*** EXERCISE PASSAGE ***

Identify potential outliers in a numeric vector.

outliers(x, method = c("boxplot", "stdev"), coef = NULL)

Arguments

x

Numeric vector.

method

Method for identifying outliers. Defaults to "boxplot". Other possibility is "stdev".

coef

Multiplier for determining how extreme a value must be to be flagged as a potential outlier. Defaults to 1.5 for boxplot method, indicating 1.5 times the inter-quartile range from the median, and to 2 for stdev method, indicating 2 times the standard deviation from the mean.

Value

Logical vector the same length as x, indicating for each value in x whether it is a possible outlier as determined by the specified method and coefficient.

Details

Takes a numeric vector, x, and returns a corresponding logical vector the same length as x. Values of TRUE in return vector indicate corresponding value in x may be an outlier. Handy for use with dplyr::mutate().

If method is boxplot, then values more than coef times the IQR above the 3rd quartile, or more than coef times the IQR below the 1st quartile are flagged as possible outliers.

If method is stdev, then values more than coef standard deviations from the mean are flagged as possible outliers.

*** End of EXERCISE PASSAGE ***
*** EXTRACTED RECORDS ***

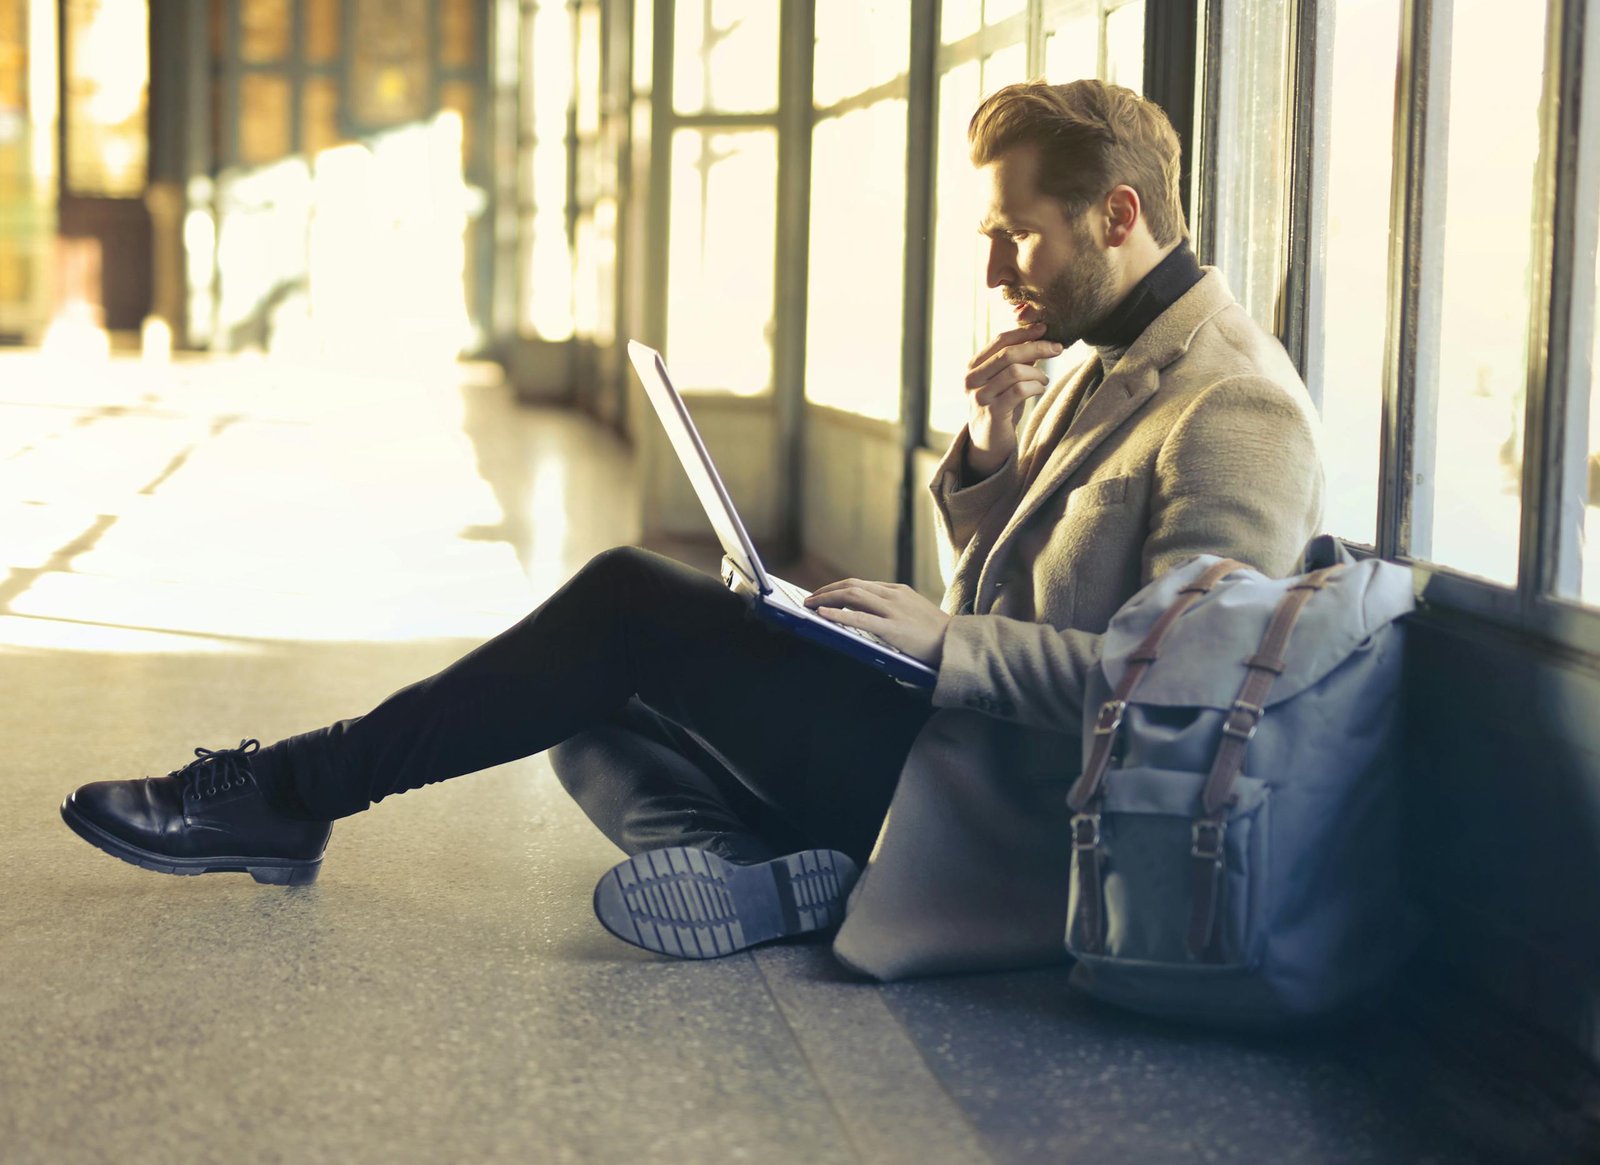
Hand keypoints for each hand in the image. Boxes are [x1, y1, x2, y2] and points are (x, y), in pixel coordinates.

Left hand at [803, 579, 950, 666]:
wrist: (958, 644)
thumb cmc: (935, 634)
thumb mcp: (912, 612)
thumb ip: (890, 609)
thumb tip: (861, 614)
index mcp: (898, 591)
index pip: (860, 584)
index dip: (837, 588)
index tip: (822, 595)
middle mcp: (894, 595)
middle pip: (852, 586)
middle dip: (826, 591)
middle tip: (809, 599)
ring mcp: (894, 611)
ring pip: (852, 596)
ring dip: (826, 599)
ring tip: (810, 605)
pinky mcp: (893, 629)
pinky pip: (859, 619)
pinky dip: (837, 615)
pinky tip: (823, 615)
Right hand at [964, 322, 1062, 477]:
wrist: (988, 443)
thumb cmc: (1000, 406)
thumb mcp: (1005, 380)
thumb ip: (1017, 359)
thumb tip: (1039, 334)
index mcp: (974, 366)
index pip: (1000, 340)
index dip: (1024, 332)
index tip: (1045, 328)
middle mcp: (972, 380)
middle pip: (1008, 354)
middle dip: (1036, 347)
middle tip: (1057, 348)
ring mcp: (981, 397)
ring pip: (1015, 372)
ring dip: (1037, 373)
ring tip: (1044, 380)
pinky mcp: (993, 413)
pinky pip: (1019, 391)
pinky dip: (1035, 387)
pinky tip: (1039, 389)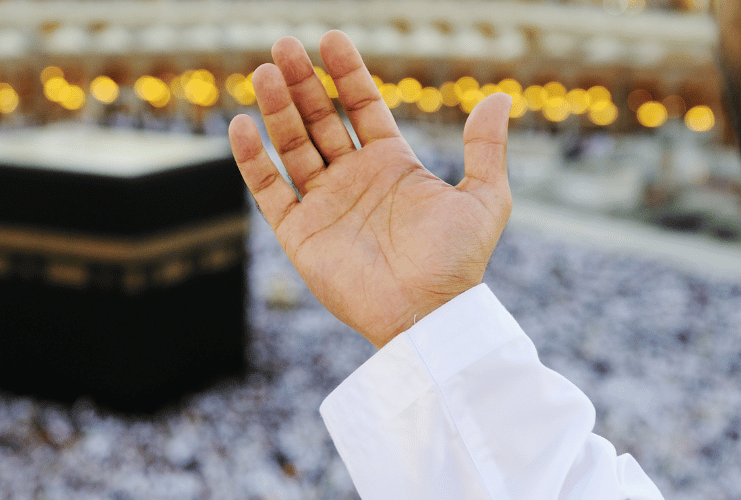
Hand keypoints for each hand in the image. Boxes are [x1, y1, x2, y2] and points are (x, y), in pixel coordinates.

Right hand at [229, 31, 512, 347]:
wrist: (427, 314)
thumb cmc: (458, 262)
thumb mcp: (484, 198)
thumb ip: (486, 147)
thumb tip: (499, 98)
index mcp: (392, 164)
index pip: (362, 107)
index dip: (346, 73)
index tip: (331, 39)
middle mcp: (354, 179)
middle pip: (320, 119)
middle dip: (303, 82)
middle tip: (285, 44)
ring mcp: (324, 204)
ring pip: (292, 146)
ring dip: (278, 110)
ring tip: (265, 73)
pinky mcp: (299, 234)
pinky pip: (270, 190)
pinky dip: (252, 160)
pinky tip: (242, 125)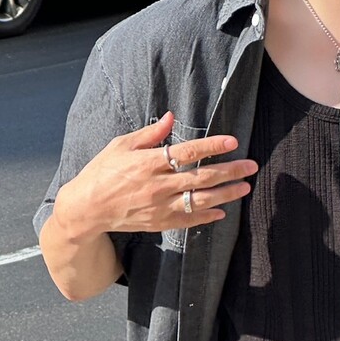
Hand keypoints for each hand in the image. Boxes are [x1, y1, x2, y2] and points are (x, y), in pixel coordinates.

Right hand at [53, 112, 257, 242]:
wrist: (88, 208)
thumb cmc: (103, 172)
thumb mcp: (121, 145)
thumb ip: (150, 134)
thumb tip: (171, 117)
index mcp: (149, 162)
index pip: (188, 152)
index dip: (212, 147)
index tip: (233, 142)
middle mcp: (158, 186)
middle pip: (202, 178)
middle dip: (230, 171)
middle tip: (251, 166)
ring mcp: (161, 207)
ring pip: (201, 201)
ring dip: (226, 195)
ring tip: (245, 188)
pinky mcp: (160, 223)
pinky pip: (190, 221)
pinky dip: (208, 217)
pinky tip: (223, 211)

*** End of EXTRACTED RECORDS ***

**BRIEF A:**
Answer these questions about the help page for the outliers function, one answer per line:
(i) Which method does the function use by default?
(ii) What kind of vector does the function return?
(iii) What is the default coef value when the stdev method is chosen?
**BRIEF B:** Extend the help page for the outliers function past its last sentence.

**RESPONSE AREA A:**
(i) The boxplot method.
(ii) A logical vector the same length as x.
(iii) 2, meaning 2 times the standard deviation from the mean.

**RESPONSE AREA B:**
Both methods are rather simple-minded ways of IDing possible outliers in the context of a presumed normal distribution.

TODO: Look around for inspiration as to other approaches, e.g.,

Leys, C., Ley, C., Klein, O., Bernard, P., & Licata, L. (2013). Detecting outliers: Do not use standard deviation around the mean, use absolute deviation around the median. Journal of Experimental Social Psychology, 49(4), 764-766. doi:10.1016/j.jesp.2013.03.013

Code for MAD based outlier detection at: https://raw.githubusercontent.com/hauselin/Rcode/master/detectOutliers.R

See also

Author

David Braze davebraze@gmail.com

Examples

set.seed(1234) x <- rt(50, df=2) bp <- boxplot(x)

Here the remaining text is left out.